I’ve straddled the fence on the whole Strasburg-as-an-All-Star-now issue, but even Saturday’s 96-pitch, 5 inning, 5 strikeout, 2 walk no-decision against the Mets — home plate umpire Scott Barry called a very tight zone against him, and he threw way too many first inning changeups — I’m falling firmly on one side of the debate.

Go ahead, put the young man on the NL roster..

Oh, I get it that his big league resume is on the scant side. He’ll have, what, eight starts by the break? To that I say, so what?

Ask yourself a few questions:

1. Is he one of the dozen or so best starting pitchers in the National League?

2. Does there appear to be anything even mildly fluky about his success so far?

3. Would NL skipper Charlie Manuel like the peace of mind that would come from having Strasburg in the bullpen to face even a single hitter in a clutch situation? (The game “counts,” as you may have heard, inasmuch as the winning league gets home field advantage in the World Series.)

4. Is the game for the fans?

5. Would his participation enhance the TV ratings?

If you’re like me, your answers are yes, no, yes, yes, and unquestionably.

It’s not like there’s any set criteria for making the All-Star team. The accepted criteria is that it’s for the players who’ve had superlative first halves, and for the aging stars of the game that the fans want to see on the big stage. To put Strasburg on the NL team with so few starts is not totally unlike putting an aging Carl Yastrzemski on the AL All-Star team his last couple of seasons. The fans still wanted to see Yaz, and the game is, after all, for the fans.

The fans of 2010 clearly want to see Strasburg. Every one of his road starts has sold more tickets than those games would’ve sold under ordinary circumstances. His home starts have drawn full-or-nearly-full houses. Local fans are finding out the meaning of “standing room.”

Here’s an entirely unscientific point: In their sixth year in Washington, the incidence of fans yelling “OOOOOHHHHHHHH” during the national anthem has diminished to a barely audible handful.
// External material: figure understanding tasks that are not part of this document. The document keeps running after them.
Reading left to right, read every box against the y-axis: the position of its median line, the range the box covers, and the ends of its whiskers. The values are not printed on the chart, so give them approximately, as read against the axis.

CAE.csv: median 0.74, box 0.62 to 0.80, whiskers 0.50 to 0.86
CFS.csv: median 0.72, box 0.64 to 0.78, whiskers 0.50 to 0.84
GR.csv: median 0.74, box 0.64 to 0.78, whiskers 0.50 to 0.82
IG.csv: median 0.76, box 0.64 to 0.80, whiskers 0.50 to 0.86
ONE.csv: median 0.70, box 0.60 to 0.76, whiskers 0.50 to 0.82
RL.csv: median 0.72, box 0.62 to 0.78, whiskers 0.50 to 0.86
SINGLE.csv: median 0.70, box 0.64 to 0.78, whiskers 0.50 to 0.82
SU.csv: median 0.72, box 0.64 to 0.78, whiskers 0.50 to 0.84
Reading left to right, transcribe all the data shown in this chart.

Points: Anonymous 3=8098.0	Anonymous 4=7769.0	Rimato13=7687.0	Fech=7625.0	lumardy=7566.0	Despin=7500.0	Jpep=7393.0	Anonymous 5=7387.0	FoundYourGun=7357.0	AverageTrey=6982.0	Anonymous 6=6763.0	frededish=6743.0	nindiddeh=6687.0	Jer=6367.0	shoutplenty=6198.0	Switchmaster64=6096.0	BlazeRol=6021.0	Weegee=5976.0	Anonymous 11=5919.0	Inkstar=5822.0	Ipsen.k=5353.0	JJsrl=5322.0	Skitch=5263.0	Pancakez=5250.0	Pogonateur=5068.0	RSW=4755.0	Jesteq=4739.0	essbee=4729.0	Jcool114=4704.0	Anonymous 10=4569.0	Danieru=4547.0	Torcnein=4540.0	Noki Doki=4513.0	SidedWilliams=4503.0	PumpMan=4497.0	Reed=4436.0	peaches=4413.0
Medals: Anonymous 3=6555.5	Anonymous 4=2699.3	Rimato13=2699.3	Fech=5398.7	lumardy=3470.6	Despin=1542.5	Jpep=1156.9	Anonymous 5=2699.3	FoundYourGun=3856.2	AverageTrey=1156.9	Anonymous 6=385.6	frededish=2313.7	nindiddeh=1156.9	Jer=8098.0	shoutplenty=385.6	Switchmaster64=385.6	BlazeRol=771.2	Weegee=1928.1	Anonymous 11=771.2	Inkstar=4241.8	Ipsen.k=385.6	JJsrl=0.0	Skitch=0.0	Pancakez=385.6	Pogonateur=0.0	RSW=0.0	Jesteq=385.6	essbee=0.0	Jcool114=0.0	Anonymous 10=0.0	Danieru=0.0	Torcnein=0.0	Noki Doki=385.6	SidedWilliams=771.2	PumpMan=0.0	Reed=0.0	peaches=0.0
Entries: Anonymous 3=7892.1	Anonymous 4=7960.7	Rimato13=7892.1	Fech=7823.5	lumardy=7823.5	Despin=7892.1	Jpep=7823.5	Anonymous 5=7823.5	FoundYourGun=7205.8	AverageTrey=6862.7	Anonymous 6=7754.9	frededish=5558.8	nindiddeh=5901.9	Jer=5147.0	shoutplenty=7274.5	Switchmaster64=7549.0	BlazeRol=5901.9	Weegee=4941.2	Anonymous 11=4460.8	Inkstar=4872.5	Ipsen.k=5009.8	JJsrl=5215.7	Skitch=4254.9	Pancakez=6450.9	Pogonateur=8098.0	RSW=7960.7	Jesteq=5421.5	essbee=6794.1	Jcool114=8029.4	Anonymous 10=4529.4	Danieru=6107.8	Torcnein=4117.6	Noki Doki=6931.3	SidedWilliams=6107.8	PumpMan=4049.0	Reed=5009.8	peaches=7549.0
At Strasburg’s home start, it’s much louder, telling you a lot of fans are venturing down the B-W Parkway to check him out.

I can respect the argument that Strasburg’s inclusion might squeeze another player off of the All-Star roster who may never get that opportunity again, but that may happen anyway, based more on the required selection of one player from every team. There’s an All-Star feature that can use some tweaking. Over the years a lot of those guys end up never getting in the game anyway, unless it’s in their home park

The fans don’t vote for the pitchers, but if they did, I have not the slightest doubt they’d send Washington’s #37 to Anaheim.